EXERCISE TASK: Reproduce everything from the start of the data down to the line containing "is a them: them -> white", changing "colour" to "color" wherever it occurs and leaving all else unaltered.

Dataset entries
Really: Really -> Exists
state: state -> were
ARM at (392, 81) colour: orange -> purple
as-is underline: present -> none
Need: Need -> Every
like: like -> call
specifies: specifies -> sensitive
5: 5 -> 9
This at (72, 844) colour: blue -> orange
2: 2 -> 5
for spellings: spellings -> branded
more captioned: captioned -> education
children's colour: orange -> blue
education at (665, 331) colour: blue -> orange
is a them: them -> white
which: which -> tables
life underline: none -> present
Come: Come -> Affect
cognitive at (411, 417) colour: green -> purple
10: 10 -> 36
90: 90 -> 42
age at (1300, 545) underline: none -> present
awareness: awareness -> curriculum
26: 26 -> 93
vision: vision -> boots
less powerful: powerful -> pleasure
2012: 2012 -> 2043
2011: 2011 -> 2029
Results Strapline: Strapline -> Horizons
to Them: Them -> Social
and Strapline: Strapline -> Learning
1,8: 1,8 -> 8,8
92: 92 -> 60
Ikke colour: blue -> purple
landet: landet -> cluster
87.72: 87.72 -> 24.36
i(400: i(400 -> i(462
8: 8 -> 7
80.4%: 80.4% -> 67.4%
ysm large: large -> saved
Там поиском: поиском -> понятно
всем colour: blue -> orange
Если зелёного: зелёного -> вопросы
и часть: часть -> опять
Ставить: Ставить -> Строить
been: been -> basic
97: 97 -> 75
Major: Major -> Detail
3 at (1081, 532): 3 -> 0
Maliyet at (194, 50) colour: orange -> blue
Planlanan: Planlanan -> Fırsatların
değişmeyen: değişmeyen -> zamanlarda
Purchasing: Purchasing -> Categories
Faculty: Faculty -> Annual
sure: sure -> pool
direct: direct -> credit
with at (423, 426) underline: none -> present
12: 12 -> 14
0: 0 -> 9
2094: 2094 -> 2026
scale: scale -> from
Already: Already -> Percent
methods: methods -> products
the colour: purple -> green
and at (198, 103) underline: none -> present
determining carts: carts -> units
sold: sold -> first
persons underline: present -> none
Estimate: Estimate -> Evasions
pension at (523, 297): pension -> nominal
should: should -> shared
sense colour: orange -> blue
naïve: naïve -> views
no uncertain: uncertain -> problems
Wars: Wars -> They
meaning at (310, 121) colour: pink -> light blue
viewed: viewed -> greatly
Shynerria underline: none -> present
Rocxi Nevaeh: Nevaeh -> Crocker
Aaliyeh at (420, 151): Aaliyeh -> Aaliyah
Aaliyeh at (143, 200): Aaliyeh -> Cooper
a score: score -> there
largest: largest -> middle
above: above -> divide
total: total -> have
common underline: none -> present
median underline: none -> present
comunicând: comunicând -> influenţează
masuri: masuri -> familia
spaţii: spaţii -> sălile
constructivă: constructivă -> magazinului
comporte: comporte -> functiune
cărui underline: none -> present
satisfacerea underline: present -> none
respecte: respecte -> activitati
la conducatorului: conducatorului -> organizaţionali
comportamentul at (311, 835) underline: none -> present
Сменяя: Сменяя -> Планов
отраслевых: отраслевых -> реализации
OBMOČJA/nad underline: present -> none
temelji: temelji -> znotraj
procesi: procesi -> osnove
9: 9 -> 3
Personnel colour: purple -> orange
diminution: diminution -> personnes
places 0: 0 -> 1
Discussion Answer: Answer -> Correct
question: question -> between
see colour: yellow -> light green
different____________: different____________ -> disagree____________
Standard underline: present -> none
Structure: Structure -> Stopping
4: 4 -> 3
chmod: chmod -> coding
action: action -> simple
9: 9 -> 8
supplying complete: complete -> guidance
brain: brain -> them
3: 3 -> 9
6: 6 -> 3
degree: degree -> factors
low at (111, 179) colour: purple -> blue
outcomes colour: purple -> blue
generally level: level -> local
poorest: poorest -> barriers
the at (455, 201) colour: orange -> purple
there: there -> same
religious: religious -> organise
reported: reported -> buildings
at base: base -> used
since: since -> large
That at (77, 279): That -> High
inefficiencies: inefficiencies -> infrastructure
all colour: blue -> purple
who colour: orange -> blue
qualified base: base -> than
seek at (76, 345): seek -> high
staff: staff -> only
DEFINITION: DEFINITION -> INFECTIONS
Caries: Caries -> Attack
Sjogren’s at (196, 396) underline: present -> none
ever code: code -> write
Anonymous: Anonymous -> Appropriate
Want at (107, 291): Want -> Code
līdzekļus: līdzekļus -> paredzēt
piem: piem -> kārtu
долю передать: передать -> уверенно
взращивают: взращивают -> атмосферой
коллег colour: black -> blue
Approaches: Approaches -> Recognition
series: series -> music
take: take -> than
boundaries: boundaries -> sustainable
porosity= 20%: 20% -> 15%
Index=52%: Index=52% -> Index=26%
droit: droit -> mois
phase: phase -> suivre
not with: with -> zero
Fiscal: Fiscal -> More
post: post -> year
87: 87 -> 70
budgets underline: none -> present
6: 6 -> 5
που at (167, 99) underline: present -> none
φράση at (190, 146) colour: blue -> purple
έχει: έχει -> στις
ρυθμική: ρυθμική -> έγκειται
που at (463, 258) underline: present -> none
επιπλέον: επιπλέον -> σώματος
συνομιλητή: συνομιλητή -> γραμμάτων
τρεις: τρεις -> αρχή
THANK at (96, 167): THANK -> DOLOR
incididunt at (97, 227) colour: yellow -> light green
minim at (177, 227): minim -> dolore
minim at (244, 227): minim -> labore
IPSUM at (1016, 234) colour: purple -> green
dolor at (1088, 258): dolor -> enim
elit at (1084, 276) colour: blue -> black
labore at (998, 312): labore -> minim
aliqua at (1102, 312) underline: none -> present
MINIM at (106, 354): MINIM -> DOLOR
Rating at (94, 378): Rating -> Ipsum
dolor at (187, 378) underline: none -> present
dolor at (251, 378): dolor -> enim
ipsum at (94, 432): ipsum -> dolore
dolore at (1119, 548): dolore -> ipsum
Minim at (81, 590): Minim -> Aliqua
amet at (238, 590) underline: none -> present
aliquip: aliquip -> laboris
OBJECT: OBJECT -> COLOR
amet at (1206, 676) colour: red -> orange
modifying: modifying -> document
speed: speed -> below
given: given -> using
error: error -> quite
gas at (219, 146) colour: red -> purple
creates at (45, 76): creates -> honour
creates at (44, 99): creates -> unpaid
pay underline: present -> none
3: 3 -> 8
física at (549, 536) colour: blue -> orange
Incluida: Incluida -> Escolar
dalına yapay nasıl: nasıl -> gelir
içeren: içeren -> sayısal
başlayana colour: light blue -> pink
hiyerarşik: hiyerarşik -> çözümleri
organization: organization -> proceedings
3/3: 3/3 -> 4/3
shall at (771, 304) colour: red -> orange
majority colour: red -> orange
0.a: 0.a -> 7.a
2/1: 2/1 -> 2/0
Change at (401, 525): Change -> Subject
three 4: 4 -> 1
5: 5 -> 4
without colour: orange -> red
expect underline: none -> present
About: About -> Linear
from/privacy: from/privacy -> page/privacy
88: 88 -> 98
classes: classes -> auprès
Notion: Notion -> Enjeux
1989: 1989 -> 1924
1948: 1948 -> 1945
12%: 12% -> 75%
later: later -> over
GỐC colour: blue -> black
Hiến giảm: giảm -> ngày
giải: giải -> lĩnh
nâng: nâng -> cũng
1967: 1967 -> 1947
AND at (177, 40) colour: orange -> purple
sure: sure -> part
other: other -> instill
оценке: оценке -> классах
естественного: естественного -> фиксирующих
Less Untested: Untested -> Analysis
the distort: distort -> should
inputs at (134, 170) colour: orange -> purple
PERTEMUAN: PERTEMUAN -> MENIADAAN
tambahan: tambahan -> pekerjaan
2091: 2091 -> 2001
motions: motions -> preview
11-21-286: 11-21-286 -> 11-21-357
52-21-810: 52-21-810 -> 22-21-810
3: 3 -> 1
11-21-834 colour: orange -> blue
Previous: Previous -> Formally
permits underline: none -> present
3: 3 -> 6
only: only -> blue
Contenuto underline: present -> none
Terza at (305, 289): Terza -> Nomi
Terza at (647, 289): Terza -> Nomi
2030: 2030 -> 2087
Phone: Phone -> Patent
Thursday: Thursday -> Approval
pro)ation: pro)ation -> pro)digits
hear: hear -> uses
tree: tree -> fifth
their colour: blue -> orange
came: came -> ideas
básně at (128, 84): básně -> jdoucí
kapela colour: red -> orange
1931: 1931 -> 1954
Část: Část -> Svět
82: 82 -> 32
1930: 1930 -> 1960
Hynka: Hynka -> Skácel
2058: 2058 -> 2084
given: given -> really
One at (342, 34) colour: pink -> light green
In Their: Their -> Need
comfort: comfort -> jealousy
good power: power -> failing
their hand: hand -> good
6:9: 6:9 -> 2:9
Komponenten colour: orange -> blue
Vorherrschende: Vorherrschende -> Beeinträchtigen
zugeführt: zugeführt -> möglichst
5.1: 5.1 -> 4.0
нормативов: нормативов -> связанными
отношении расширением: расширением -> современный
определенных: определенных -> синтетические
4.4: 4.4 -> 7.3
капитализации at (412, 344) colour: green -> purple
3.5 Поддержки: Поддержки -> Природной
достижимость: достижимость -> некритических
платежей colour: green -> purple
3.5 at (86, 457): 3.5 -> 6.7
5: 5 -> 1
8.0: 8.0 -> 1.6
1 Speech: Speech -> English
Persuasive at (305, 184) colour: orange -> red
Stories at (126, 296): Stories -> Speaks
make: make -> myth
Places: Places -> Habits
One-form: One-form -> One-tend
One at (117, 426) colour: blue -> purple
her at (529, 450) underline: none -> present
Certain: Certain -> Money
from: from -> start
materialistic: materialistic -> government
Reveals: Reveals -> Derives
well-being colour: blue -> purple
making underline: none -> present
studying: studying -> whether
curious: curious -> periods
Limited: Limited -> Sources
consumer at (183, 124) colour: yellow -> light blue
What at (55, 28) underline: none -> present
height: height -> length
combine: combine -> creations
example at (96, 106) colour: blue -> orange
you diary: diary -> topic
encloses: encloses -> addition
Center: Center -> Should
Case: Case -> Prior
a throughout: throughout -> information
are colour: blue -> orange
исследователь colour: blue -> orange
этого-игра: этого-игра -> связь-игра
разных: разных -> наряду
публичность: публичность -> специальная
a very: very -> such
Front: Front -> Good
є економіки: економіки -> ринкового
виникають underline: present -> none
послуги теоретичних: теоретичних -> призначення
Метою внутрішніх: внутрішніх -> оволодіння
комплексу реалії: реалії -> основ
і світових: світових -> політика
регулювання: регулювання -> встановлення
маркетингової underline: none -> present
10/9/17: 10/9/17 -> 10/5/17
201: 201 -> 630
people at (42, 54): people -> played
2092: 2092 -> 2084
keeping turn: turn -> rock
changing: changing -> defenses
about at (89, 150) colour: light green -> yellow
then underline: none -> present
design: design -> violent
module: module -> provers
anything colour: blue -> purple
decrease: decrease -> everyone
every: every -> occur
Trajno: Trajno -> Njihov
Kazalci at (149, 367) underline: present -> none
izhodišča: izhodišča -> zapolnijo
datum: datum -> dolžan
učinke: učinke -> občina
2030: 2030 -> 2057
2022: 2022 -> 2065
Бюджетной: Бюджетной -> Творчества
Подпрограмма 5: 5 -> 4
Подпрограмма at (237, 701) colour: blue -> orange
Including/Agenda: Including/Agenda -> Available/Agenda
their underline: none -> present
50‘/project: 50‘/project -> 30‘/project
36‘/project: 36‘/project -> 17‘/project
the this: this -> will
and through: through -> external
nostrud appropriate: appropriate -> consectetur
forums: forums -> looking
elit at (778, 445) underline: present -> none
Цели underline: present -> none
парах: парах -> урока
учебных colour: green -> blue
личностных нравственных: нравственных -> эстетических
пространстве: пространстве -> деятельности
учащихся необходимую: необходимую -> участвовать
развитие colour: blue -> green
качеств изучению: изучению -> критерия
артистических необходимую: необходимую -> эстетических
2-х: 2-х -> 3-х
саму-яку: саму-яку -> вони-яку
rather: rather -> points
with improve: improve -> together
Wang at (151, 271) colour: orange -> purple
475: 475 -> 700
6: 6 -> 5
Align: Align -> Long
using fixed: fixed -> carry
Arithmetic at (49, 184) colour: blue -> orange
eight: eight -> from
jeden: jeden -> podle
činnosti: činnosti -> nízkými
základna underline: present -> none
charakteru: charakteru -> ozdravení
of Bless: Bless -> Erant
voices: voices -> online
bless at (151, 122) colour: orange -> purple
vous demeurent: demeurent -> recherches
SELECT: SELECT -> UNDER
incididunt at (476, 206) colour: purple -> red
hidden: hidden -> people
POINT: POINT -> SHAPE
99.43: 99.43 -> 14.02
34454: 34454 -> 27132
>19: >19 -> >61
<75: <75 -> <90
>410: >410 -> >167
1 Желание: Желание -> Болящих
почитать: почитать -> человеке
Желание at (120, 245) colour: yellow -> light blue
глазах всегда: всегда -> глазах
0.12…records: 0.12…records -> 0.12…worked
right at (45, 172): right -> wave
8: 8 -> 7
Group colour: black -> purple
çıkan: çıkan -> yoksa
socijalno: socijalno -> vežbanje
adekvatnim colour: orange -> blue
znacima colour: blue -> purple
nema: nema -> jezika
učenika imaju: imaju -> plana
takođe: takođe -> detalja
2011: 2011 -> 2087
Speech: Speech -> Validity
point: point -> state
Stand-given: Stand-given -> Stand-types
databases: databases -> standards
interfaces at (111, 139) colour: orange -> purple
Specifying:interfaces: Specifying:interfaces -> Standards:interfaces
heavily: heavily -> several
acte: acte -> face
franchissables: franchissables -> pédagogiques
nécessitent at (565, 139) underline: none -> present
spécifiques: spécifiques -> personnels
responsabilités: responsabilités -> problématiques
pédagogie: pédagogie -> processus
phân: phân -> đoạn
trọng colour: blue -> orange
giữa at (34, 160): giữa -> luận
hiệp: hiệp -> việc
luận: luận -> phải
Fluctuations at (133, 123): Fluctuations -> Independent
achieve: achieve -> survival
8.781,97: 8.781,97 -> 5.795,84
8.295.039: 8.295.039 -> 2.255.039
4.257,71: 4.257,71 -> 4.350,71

IN RESPONSE:
Really: Really -> Exists
state: state -> were
ARM at (392, 81) color: orange -> purple
as-is underline: present -> none
Need: Need -> Every
like: like -> call
specifies: specifies -> sensitive
5: 5 -> 9
This at (72, 844) color: blue -> orange
2: 2 -> 5
for spellings: spellings -> branded
more captioned: captioned -> education
children's color: orange -> blue
education at (665, 331) color: blue -> orange
is a them: them -> white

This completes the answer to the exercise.